The Emergency Of Building Crossings
When building the Trans-Canada Highway, people did not expect it would be the principal route as it is today. The surging visitation to the Banff National Park led to the overwhelmed traffic. And sad to say, it also caused much wildlife mortality.
The government found that this was a massive issue and needed to be solved as soon as possible.
Propose A Solution – Banff Wildlife Crossings
In 1978, with the intention of making more room to ease traffic jams, the Public Works department suggested splitting the section of the Trans-Canada Highway. This section runs from the East side of the park’s gate to Banff town. It then extended Castle Junction by 1997 and the British Columbia border by 2014.
However, at first, this solution only solved the congestion problem. The collision between car drivers and animals appeared to increase dramatically.

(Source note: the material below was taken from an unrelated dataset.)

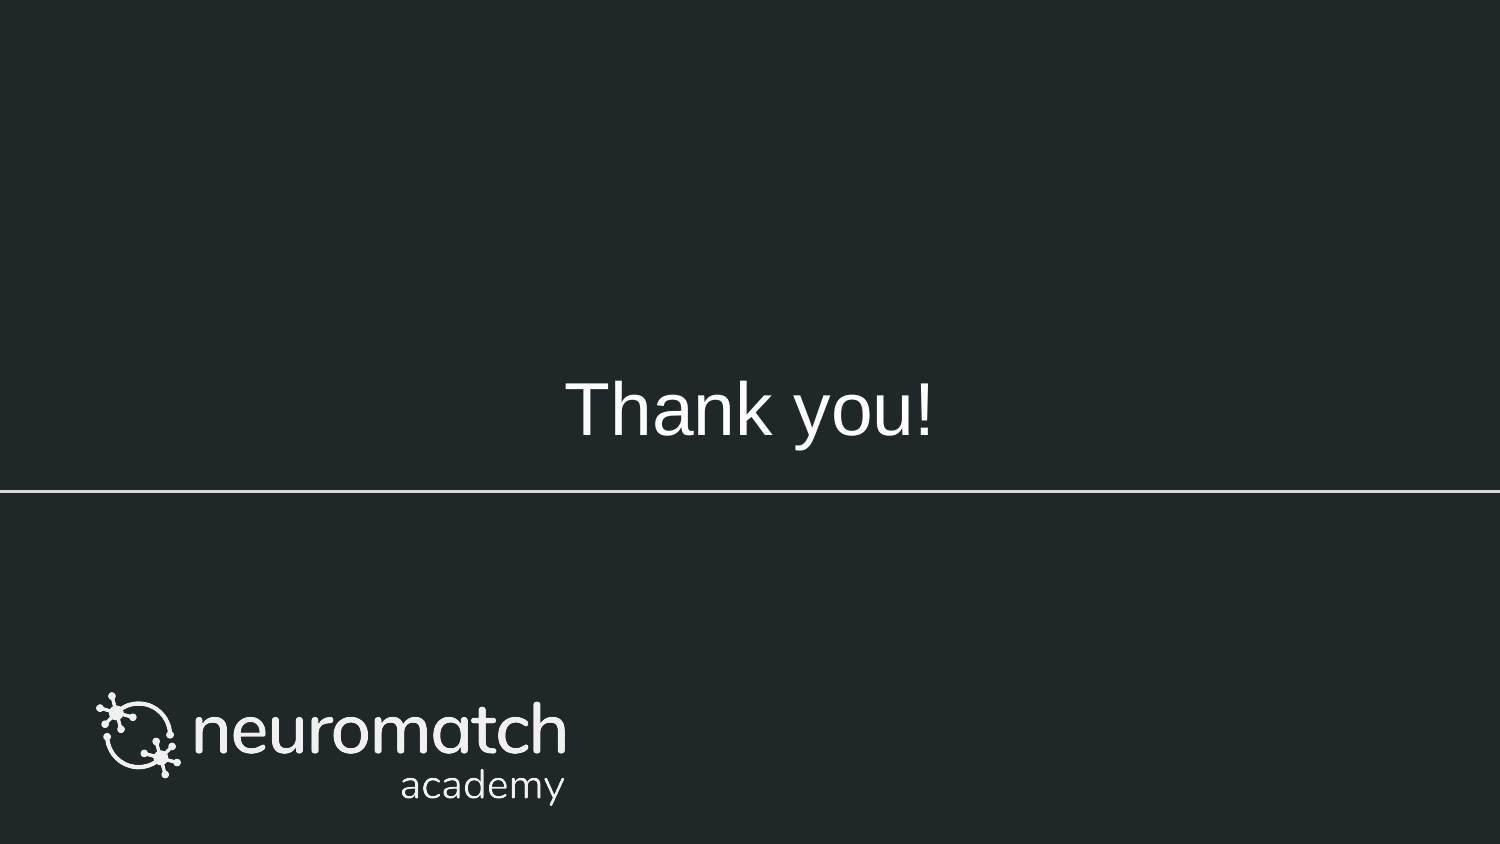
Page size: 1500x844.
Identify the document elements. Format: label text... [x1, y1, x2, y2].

title Thank you! [83, 337, 1417, 466]
picture [96, 692, 565, 806]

Finally, the Government decided to build wildlife crossings to reduce animal crashes. Along with that, these bridges could help restore crucial migration paths which had been shut off by the roadway.
The first two wildlife bridges were constructed in 1996. Each one costs about $1.5 million. The government also built a series of tunnels beneath the highway as another safe option.
Moreover, they carefully put up fences to keep the wild creatures off the grassy road. As a result, the networks have reduced vehicle-animal collisions in the region by over 80%.
An Excellent Fit – Banff Wildlife Crossings
From the car driver’s perspective, the crossings look just like normal freeway bridges. However, when looking from above, it is more like a little forest that extends from one side to another, uninterrupted by the roadway below.
Research shows that over 12 species such as bears, wolves, deer, wolverines, coyotes, lynx, etc. use the bridges. Elk was the foremost gigantic animal to use the overpasses and others tend to do the same as well.
Observation also indicates that distinct species have distinct preferences. For example, elk, grizzly bears, moose, deer, etc. prefer the open air of the crossings. Meanwhile, black bears and cougars favor the comfy coverage the underpasses offer.
The overpasses also help preserve genetic variety in wildlife habitats. For instance, it reconnects the natural environment on either boundary of the roadway and allows the various groups of identical animals to interact.
From its modest start, the Banff Wildlife Crossings Project has extended to 6 above crossings and 38 underpasses. They span from Banff National Park to the British Columbia boundary.
This is the foremost successful enormous-scale highway mitigation project for wilderness around the world. The project makes Banff National Park a global leader in roadway ecology.
Many scientists worldwide have come to the park to look for inspiration and instruction. Then, they return home in the hopes of developing crossroads for their wildlife habits, for example, howler monkeys in Costa Rica, jaguars in Argentina, tigers in Asia, etc.